Note the operative words "slightly less". And it's the touchscreen controller that gave me a sense of foreboding about the Wee Poo (sorry, that was beneath me). It didn't seem like having to occasionally look at the controller would be good for immersion, your gaze repeatedly tracking across the living room as you shift your view from screen to screen, but in practice it turned out that wasn't really the issue. The issue is pointlessness, because humans are not chameleons and cannot operate their eyes independently.

Having two screens to play with can only be justified if both screens are used synchronously. It makes sense on the DS because the screens are right next to each other and there's a dearth of screen real estate on a handheld, but my living room TV is very big and lots of stuff can fit on it.

A lot of people have been saying to me, ooh, it does add something when you can sort through your inventory on the touchscreen in real time, glancing up to the big screen to check that the zombies haven't closed in. But my point is, how many screens are you looking at when you're sorting your inventory? One. And how many are you looking at when you're checking your surroundings? Still one. If you had a game that switched to the inventory screen when a button is held down, instantly returning to the gameplay screen when the button is released, then that would be functionally identical to the ZombiU inventory system. And it doesn't require a touchscreen draining the controller's battery life.

The touchscreen-plus-big-screen setup has precisely one function, and that's local multiplayer. There's a lot of potential in the concept of one player having exclusively access to an additional screen, and while I haven't had much of a chance to try them out myself, I'm assured that the local multiplayer games in Nintendoland can be quite the larf and a harf. Actually one application that occurred to me was co-op sniping: one player could act as the spotter, highlighting targets on the big screen using a Wiimote like a laser pointer, while the other player uses the touchscreen as the scoped view and follows their directions.
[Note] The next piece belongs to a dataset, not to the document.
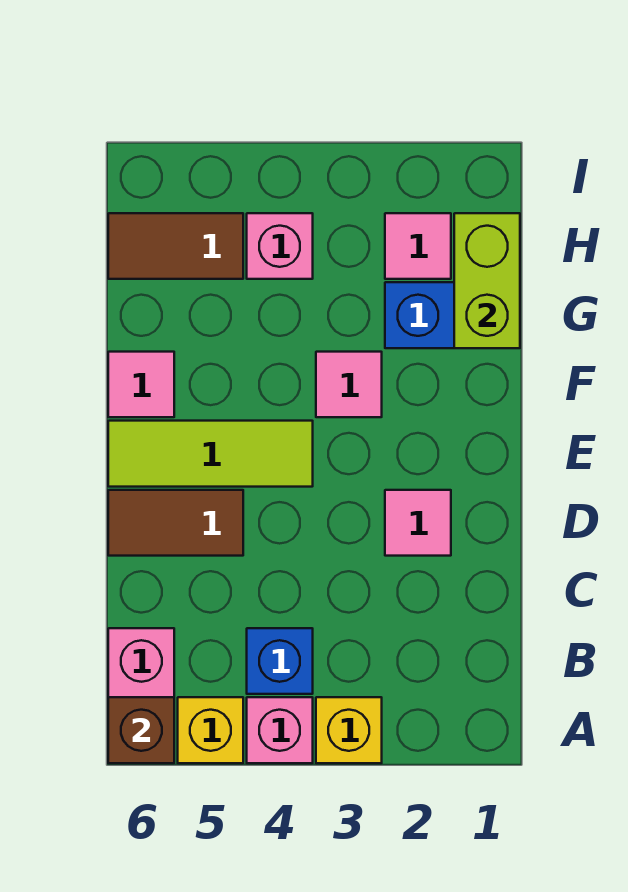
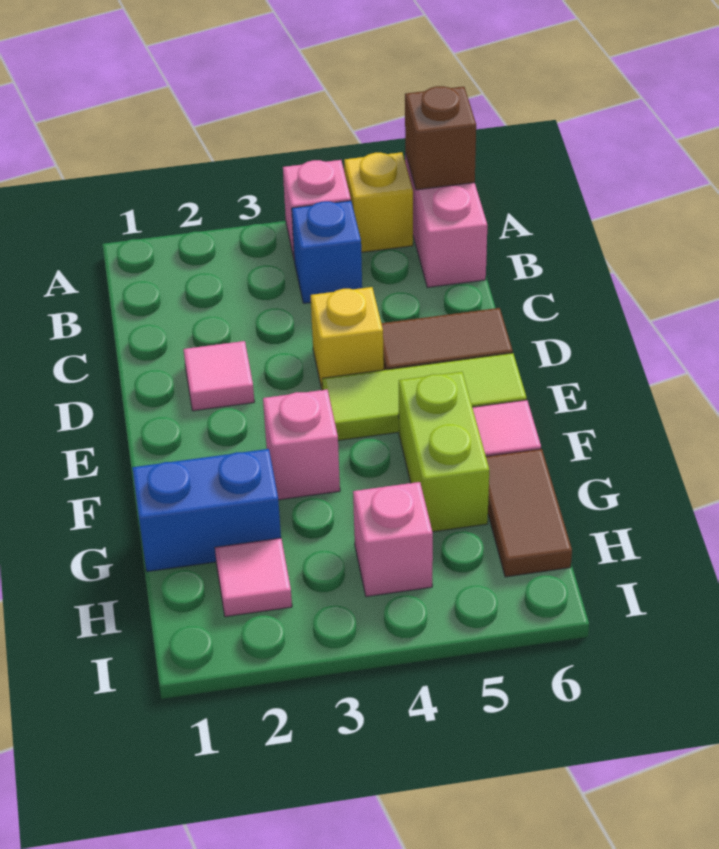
yellow 1x1 brick [316,697,382,763] -> yellow 1x1 brick moved to [311,287,384,390]
pink 1x1 tile [316,352,382,417] -> pink 1x1 brick [263,390,340,500]
lime 1x2 brick [454,213,520,348] -> lime 1x2 brick moved to [399,372,489,532]
brown 1x2 tile [108,213,243,279] -> brown 1x2 tile turned to [486,449,572,577]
But you can't base a whole console around local multiplayer because there will be a lot of times when you want to amuse yourself and there aren't any other convenient human beings around (feel free to make your personal favorite masturbation joke here). If the touchscreen controller had been offered as some kind of peripheral for the occasions when you are playing local multiplayer, that would have been jim dandy. But no, it's always got to be all or nothing with Nintendo these days, doesn't it. They're like a bad gambler going all in on a pair of nines. So every single player game on the Wii U will have to have needless touchscreen gimmicks by law.

Still, at least the touchscreen controller has one function, which puts it ahead of motion controls, at least. Motion controls essentially have negative function, because they do a lot to reduce one's ability to react in a game world. It's like playing a normal game with mittens on your hands, at best. It's a shame that things got as far as Steel Battalion on the Kinect before everyone figured that out, but still, lesson eventually learned.